TASK GOAL -
Set down the material below line for line, without changing a character, and leave the pictures out.

RECORDS FOR THE EXERCISE -
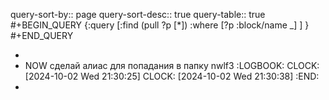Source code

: query-sort-by:: page
query-sort-desc:: true
query-table:: true
#+BEGIN_QUERY
{:query
 [:find (pull ?p [*])
 :where
 [?p :block/name _]
]
}
#+END_QUERY

-
- NOW сделай алиас для попадания в папку nwlf3
  :LOGBOOK:
  CLOCK: [2024-10-02 Wed 21:30:25]
  CLOCK: [2024-10-02 Wed 21:30:38]
  :END:
-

SOLUTION TO THIS TASK -
Source code

: query-sort-by:: page
query-sort-desc:: true
query-table:: true
#+BEGIN_QUERY
{:query
 [:find (pull ?p [*])
 :where
 [?p :block/name _]
]
}
#+END_QUERY

-
- NOW сделай алиас для попадания в папку nwlf3
  :LOGBOOK:
  CLOCK: [2024-10-02 Wed 21:30:25]
  CLOCK: [2024-10-02 Wed 21:30:38]
  :END:
-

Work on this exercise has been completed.